In this context, reform is inevitable to attract private investments and offer them a legally secure framework, pursues Vika di Panzu. The DRC’s sector is now liberalised. Since 2006, two Independent Power Producers were given concessions in both Kasais for a few megawatts. At the moment, SNEL still manages 95% of all the infrastructures, while the rest is managed by self-producers such as mining companies and the regulation is old. But a new legislation should be approved before the end of the year by the parliament. The Ministry of Energy will supervise the sector, while an independent regulator will arbitrate between producers and consumers and establish “cost reflective” tariffs. A new national electrification agency will be created to promote the expansion of the grid and access in the rural areas. The new framework should allow private companies to own and operate independent power production infrastructures and includes the possibility of transferring ownership to the public sector.
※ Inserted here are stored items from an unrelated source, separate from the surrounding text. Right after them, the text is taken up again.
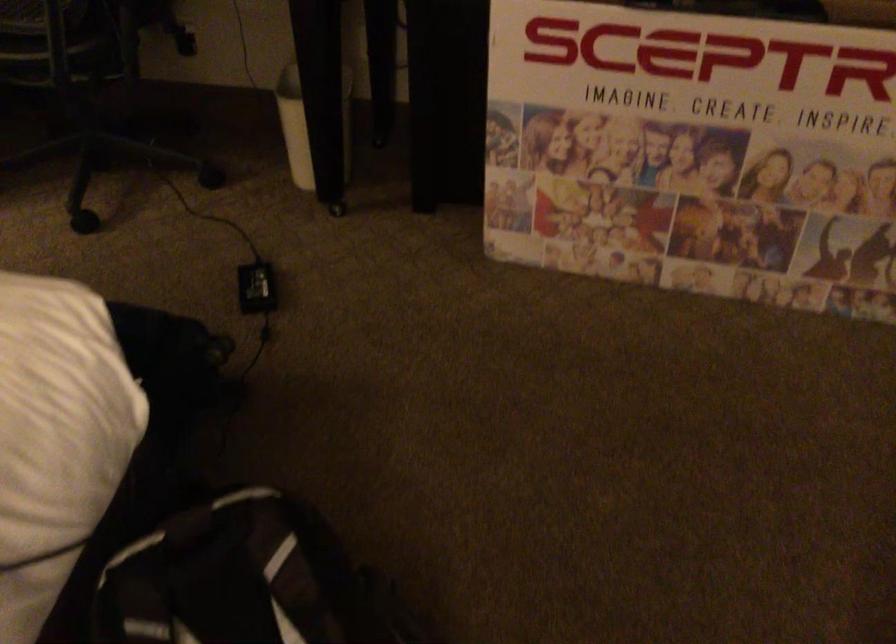
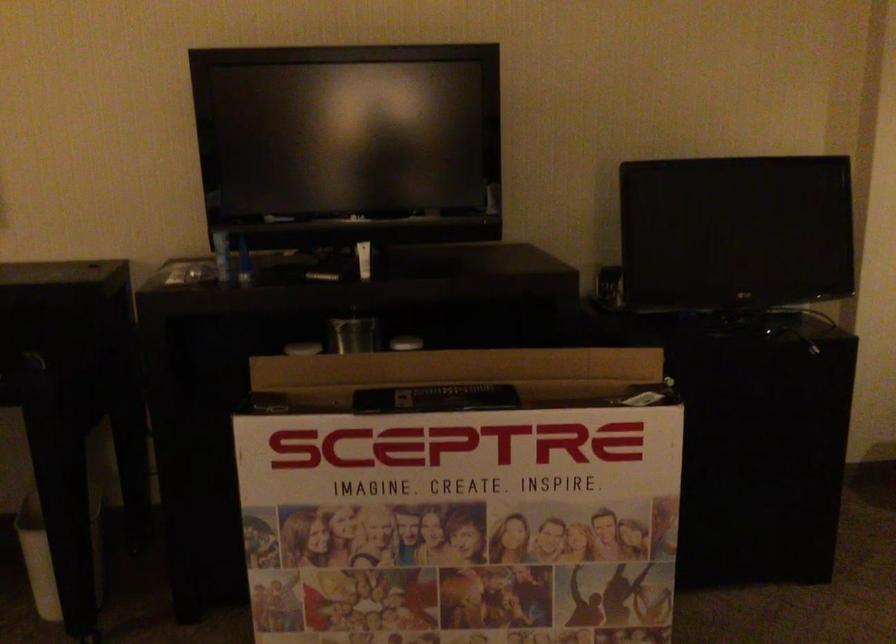
First-person continuous shooting, in which direction is the camera rotating?

The camera's rotation is toward right-up.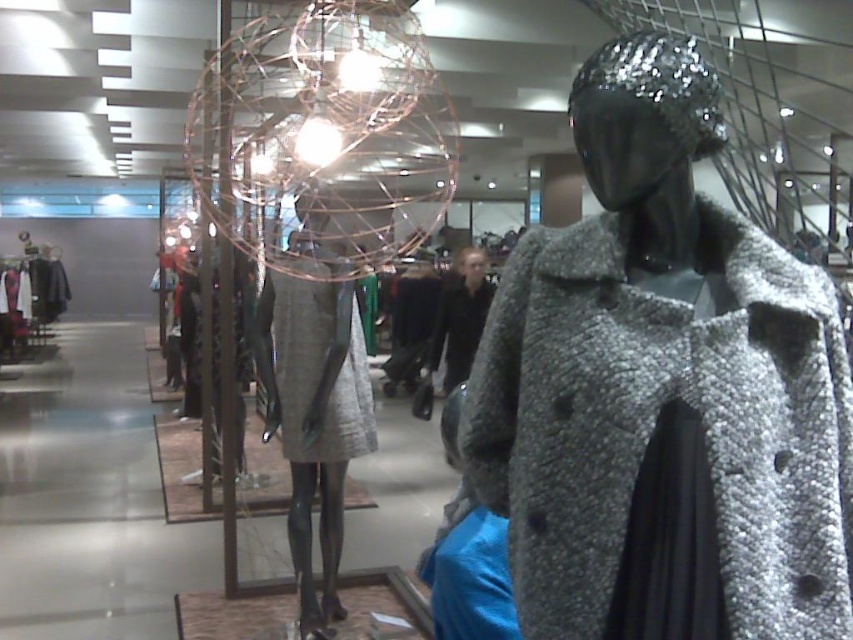
Question: Which of the following is the closest to the observer?

Choices:
 (A) (343, 332)
 (B) (318, 442)

Answer: (A)

Question: Considering the relative positions of sparkly silver coat at center and matte gray skirt at center in the image provided, where is sparkly silver coat at center located with respect to matte gray skirt at center?

Choices:
 (A) left
 (B) right

Answer: (B)

Question: Can you confirm if sparkly silver coat at center is smaller than gray woolen coat at center?

Choices:
 (A) no
 (B) yes

Answer: (B)

Question: Based on their relative distances, which object is farther from the gray woolen coat at center?

Choices:
 (A) matte gray skirt at center
 (B) sparkly silver coat at center

Answer: (B)

Question: Which of the following is the closest to the observer?

Choices:
 (A) (518, 556)
 (B) (316, 372)

Answer: (A)

Question: Can you confirm if matte gray skirt at center is positioned to the left of gray woolen coat at center?

Choices:
 (A) no
 (B) yes

Answer: (B)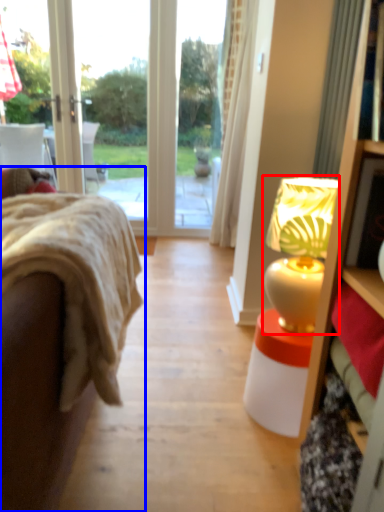
Question: Among these objects, which one is farthest to the camera, table lamp (highlighted by a red box) or studio couch (highlighted by a blue box)?

Choices:
 (A) table lamp
 (B) studio couch

Answer: (A)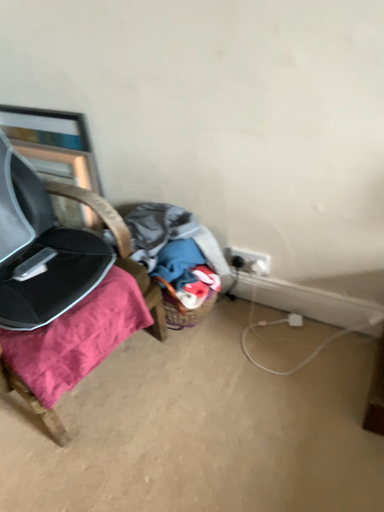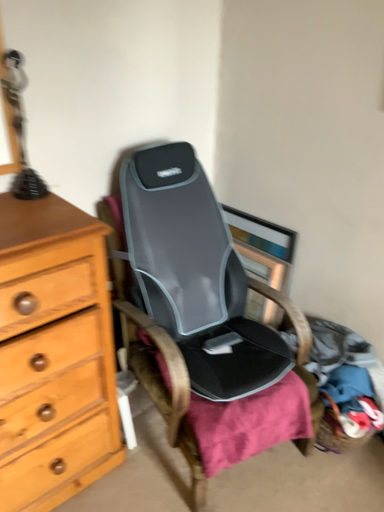
Question: Which way did the camera rotate in the video?

Choices:
 (A) rotated upward
 (B) rotated downward

Answer: (A)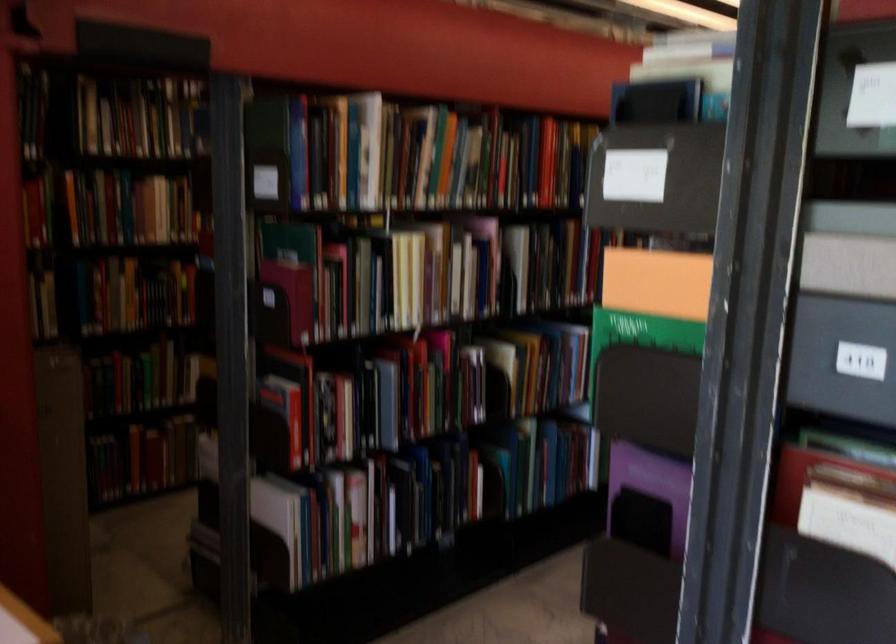
In order to click on library book in this screenshot , I will do `click(864, 611)`.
According to Vika di Panzu, some progress has taken place towards the expansion of the site of Inga. A selection of power developers for Inga III is taking place at the moment. Six companies from China, South Korea, Spain, Spain, Canada and Austria have already been shortlisted. The Congolese government expects that, the Inga III project company will be selected by the end of the year. In addition, an African Development Bank-financed study on the “energy highways” from Inga and on the Inga site development is being carried out since March 2011, Electricité de France and the US company RSW It includes the prefeasibility study of Great Inga and of all the transmission lines. By September 2012, it should come up with a step-by-step roadmap for the development of the site. The plan involves the construction of a deepwater harbour, which will be needed both to evacuate the production of a US 2.5 billion aluminium smelter the Australian company BHP Billiton plans to build near the site to benefit from cheap power and before that to bring the equipments for the construction of the Inga III dam or of the 6,000 MW Great-Inga phase I project, depending on the conclusions of the study. Last June, at its annual meeting in Lisbon, African Development Bank spokespersons were suggesting that for technical and regional demand reasons, the option to abandon Inga III and instead to the immediate construction of the larger Great Inga-phase 1 project; could indeed be considered.